Decide on What Type of Business Credit you Need
First things first, you need to determine the type of business credit that you need.
Typically, the two major types of business lines of credit are secured and unsecured. However, lines of credit can further be classified into other categories such as Revolving, asset-backed, home equity, and even business cards.
Whatever model you choose to go with, you should have a clear and concise understanding of its applicability to your business.
This way, even when you forward your application to the lenders, they’ll see that you’ve an understanding of what you are doing and what you hope to achieve.
To this end, you’ll have a higher chance of getting your loan application a success.
Assess your Borrowing Health
Except for credit cards, it’s always more of a challenge to get a line of credit than a loan.
See, though loans still do come with a risk, extending the business credit line comes with more risk to the lender, especially if the package has good terms and rates.
And so, lenders usually set the bar high and will require you to go through an intense financial vetting process.

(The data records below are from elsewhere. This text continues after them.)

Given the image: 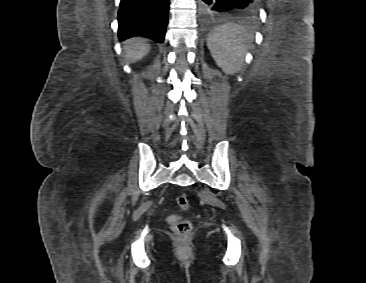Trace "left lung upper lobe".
<instances>
[{"label":"left lung upper lobe","mask_w":366,"mask_h":283,"mask_svg":"<svg viewBox=\"0 0 366 283\" xmlns=\"http://www.w3.org/2000/svg\"><path fill=\"white\" fill-rule=\"evenodd\" d=\"M257 10H258V7L254 8L253 10H249L248 12H250V13H254V12H256Z\"/></svg>","instance_id":"1"}]
</instances>
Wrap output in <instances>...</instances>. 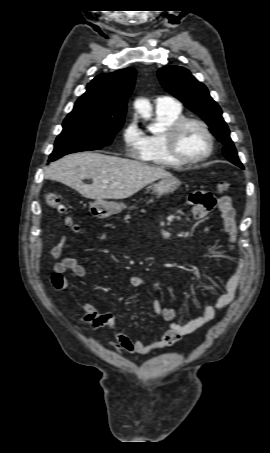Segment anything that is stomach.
Returning a JSON list of instances; mask_svg holds the SVG:
<instances>
[{"label": "stomach", "instance_id": "obj_1", "mask_svg": "<svg viewBox=\"0 0 270 453\" xmlns=\"http://www.w3.org/2000/svg\"><path fill=\"white\" fill-rule=\"evenodd\" d=\"M180 184L181 182L173 176L164 177L153 186V189L156 194L163 195L173 192ZM125 208L126 205L123 203L95 200L90 204L89 212L96 218L105 219L111 215L120 213Z\"/></svg>", "mask_w": 270, "mask_h": 453}]
</instances>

Some of the crucial financial aspects that lenders are always looking out for include;
Credit score determines how likely you’re to settle a loan. Though many of the lenders won’t necessarily disqualify you for your credit score alone, almost most of them will factor this in their determining the amount as well as the rates.
Time in Business
The longer you’ve been in business, the more lenders are willing to work with you.
If you’ve been declared bankrupt recently, you’ll have a harder, though not impossible, the task of finding lenders who are willing to grant you access to their lines of credit.
Most of the lenders will want to see that you’ve an active cashflow that is sufficient to service your debt.
Though it’s not difficult to access unsecured lines of credit, having assets acting as collateral will increase your options and chances significantly. In addition, most of the secured business lines of credit usually come with better rates and terms.
Compare your Options
Once you have a sense of your borrowing health, you will have an idea of where to focus on your search for a lender.
There is an extensive list of platforms that can offer lines of credit, but we shall only focus on a few of the popular ones.
Banks: Banks usually offer a variety of lines of credit with competitive rates and fees, but your business should be financially healthy to secure a loan from a bank.
Online lenders: They’re quite the opposite of banks and are easy to access a line of credit. They don’t have lots of restrictions r requirements like banks and are ideal for businesses with less-healthy financial health.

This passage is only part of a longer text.